Meskipun ada inflasi medis, Irvan optimistis bahwa co-payment tidak akan menurunkan minat masyarakat terhadap asuransi, karena biaya tambahan tersebut hanya bersifat variabel dan hanya dibayarkan ketika klaim terjadi.
Ia juga menilai bahwa BPJS Kesehatan tidak menjadi alternatif migrasi karena akan menerapkan sistem Kelas Rawat Inap Standar (KRIS) yang lebih terbatas.

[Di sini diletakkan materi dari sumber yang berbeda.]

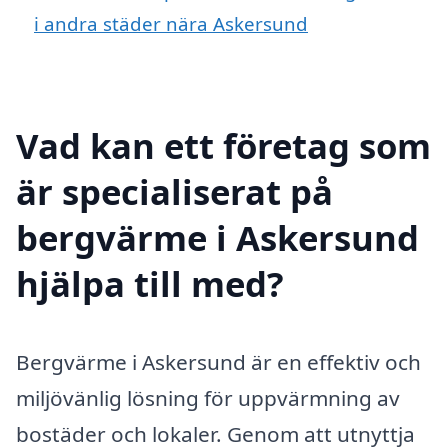
i andra städer nära Askersund
Vad kan ett företag som
är specialiserat på
bergvärme i Askersund
hjälpa till med?
Bergvärme i Askersund är en effektiv och
miljövänlig lösning för uppvärmning av
bostäder och lokaler. Genom att utnyttja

“Penting untuk dilakukan edukasi kepada nasabah agar memahami co-payment sebagai bentuk pembagian risiko yang bertujuan menjaga keberlanjutan layanan asuransi,” tegasnya.
Industri Asuransi: Co-Payment Bantu Jaga Premi Tetap Terjangkau
Ketua Dewan Pengurus Asosiasi Asuransi Jiwa Indonesia (AAJI), Budi Tampubolon, menyatakan bahwa skema co-payment akan membuat tarif premi lebih terjangkau di tengah lonjakan biaya layanan kesehatan.
Menurut Budi, tanpa skema seperti ini, premi asuransi akan terus naik secara signifikan dan menjadi beban yang tidak terjangkau oleh sebagian besar masyarakat.